═════ Excerpted text

I have the following operator on a Hilbert space:
$$T=\sum_{n=0}^{\infty}c_{n}\langle a_{n}\mid \cdot\rangle b_{n},$$
where the $c_{n}$ is a bounded sequence of complex numbers and $a_{n},b_{n}$ are two orthonormal families.
I have to show that the operator norm of $T$ is the maximum of the $c_{n}$.
Using the definition of the operator norm I have after some steps:
$$\Vert T\Vert=...=\sup_{\Vert x\Vert =1}\sqrt{\sum_{n=0}^{\infty}\vert c_{n}\vert^{2}\vert\langle a_{n}\mid x\rangle\vert^{2}}$$
I don`t know how to proceed. I should find that $\Vert T\Vert = \max_{n\in\mathbb{N}}\vert c_{n}\vert$. So I had the idea to show $\leq$ and $\geq$. Using the Bessel's inequality I get $\Vert T\Vert\leq \max_{n\in\mathbb{N}}\vert c_{n}\vert$, but I don't how to show the other direction ....
You have that $\|T\|^2=\|T^*T\|$. And $$ T^*Tx=\sum_{n,m}c_n\overline{c_m} \overline{\langle a_n,x\rangle}\,\langle b_n,b_m \rangle\, a_n =\sum_n|c_n|^2\,\langle x,a_n\rangle\,a_n. $$ From this you see that, since the maps $\langle\cdot,a_n\rangle a_n$ are a family of pairwise orthogonal projections, $$ \|T^*T\|=\max\{|c_n|^2:\ n\}. $$

══════════
═════ Dataset entries

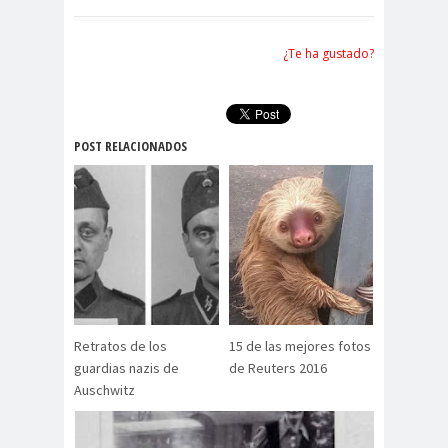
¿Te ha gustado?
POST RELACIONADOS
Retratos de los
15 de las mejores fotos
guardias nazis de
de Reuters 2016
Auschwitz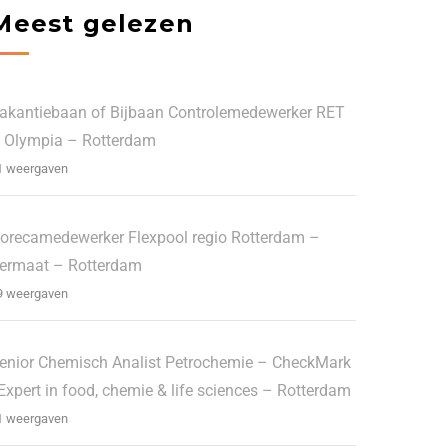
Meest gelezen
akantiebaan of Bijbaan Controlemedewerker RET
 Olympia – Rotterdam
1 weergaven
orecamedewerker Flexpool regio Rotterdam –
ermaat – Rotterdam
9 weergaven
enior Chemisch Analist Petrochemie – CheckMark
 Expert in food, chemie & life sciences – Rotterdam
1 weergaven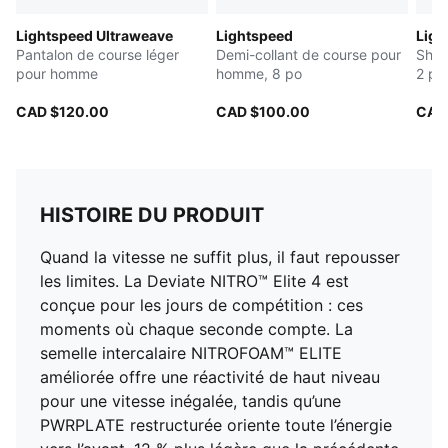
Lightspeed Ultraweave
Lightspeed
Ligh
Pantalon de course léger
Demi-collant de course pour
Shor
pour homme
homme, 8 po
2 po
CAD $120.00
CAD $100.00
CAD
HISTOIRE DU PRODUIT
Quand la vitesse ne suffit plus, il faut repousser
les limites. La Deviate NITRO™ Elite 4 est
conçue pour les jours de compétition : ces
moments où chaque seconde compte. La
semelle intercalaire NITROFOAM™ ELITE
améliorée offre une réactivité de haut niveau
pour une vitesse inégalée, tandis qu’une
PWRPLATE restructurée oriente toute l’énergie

══════════

**Requirement**
Update the operator norm post by giving it again starting with "Using the definition" and going on through "other direction ....", with "Bessel's inequality" swapped for "Cauchy-Schwarz inequality". Rely only on the text about the operator norm when carrying out what comes next.

**Result for this task**
Using the definition of the operator norm I have after some steps:
$$\Vert T\Vert=...=\sup_{\Vert x\Vert =1}\sqrt{\sum_{n=0}^{\infty}\vert c_{n}\vert^{2}\vert\langle a_{n}\mid x\rangle\vert^{2}}$$
I don`t know how to proceed. I should find that $\Vert T\Vert = \max_{n\in\mathbb{N}}\vert c_{n}\vert$. So I had the idea to show $\leq$ and $\geq$. Using the Cauchy-Schwarz inequality I get $\Vert T\Vert\leq \max_{n\in\mathbb{N}}\vert c_{n}\vert$, but I don't how to show the other direction ....